Frigates were simply too small and fragile to have any significant role in modern naval combat. The roles the frigate had once filled were now filled by destroyers in any navy which aspired to be anything more than a system-defense force, and even destroyers were experiencing a steady upward creep in size and tonnage. There was still a role for small warships — indeed, a larger one than they had played in the better part of a century — but that role was played by LACs, not frigates, thanks to the revolution in warship technology which had come out of the Havenite Wars, especially where LACs were concerned.
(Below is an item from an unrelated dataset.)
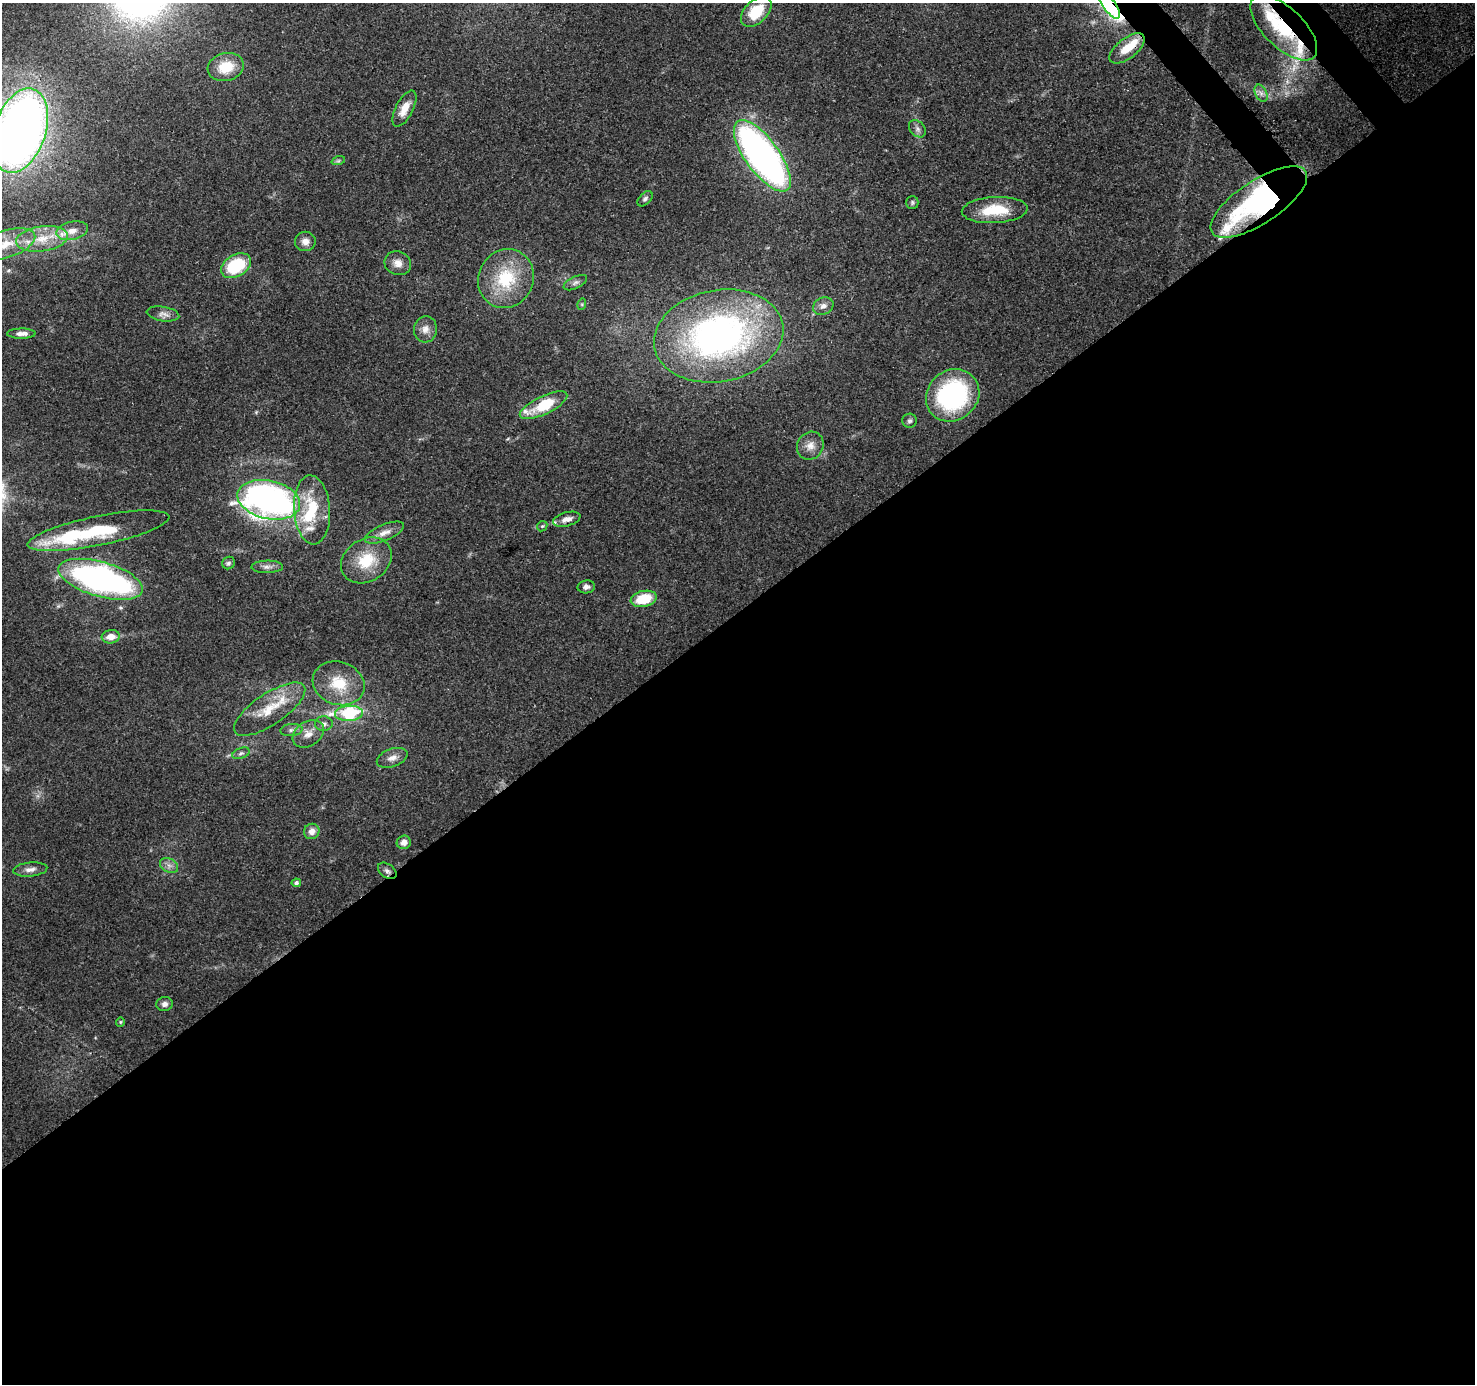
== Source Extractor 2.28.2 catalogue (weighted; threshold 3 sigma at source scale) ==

Unlike true starships, which were required to sacrifice considerable amounts of their internal mass to the hyper generator and alpha nodes which made hyper-flight practical, LACs were pure sub-light vessels. They could use all of that mass for the additional weapons, better armor, more point defense, and much stronger sidewalls which were now possible, and that made them far more effective in combat. They were also more survivable and, assuming equivalent levels of technology in their construction, cost less than a frigate.

But the LAC did have one great weakness, because it was a sub-light warship, unable to deploy across interstellar distances on its own. It was well suited to system defense, but to project power, it required a LAC carrier, and CLACs were very, very expensive.

Up until very recently, Torch’s tiny navy consisted entirely of the fifteen frigates built for it by the Hauptman Cartel: seven of the John Brown-class and eight of the newer Nat Turner-class. The John Brown-class were modernized conventional frigates while the Nat Turner-class were the more fancy hyper-capable Shrike equivalents.

That situation had changed radically when Luis Roszak handed Torch the heavy cruiser Spartacus and all the other captured warships which had surrendered to him after the Battle of Torch, but that gift — magnificent thought it had been — was something of a problem in its own right. The primary reasons the Royal Torch Navy had consisted solely of frigates prior to the battle were fairly straightforward. First, they were the cheapest hyper-capable ships Torch could afford, and even that had been possible only because of the Hauptman Cartel’s generosity. Second, (and even more importantly), they made ideal training platforms.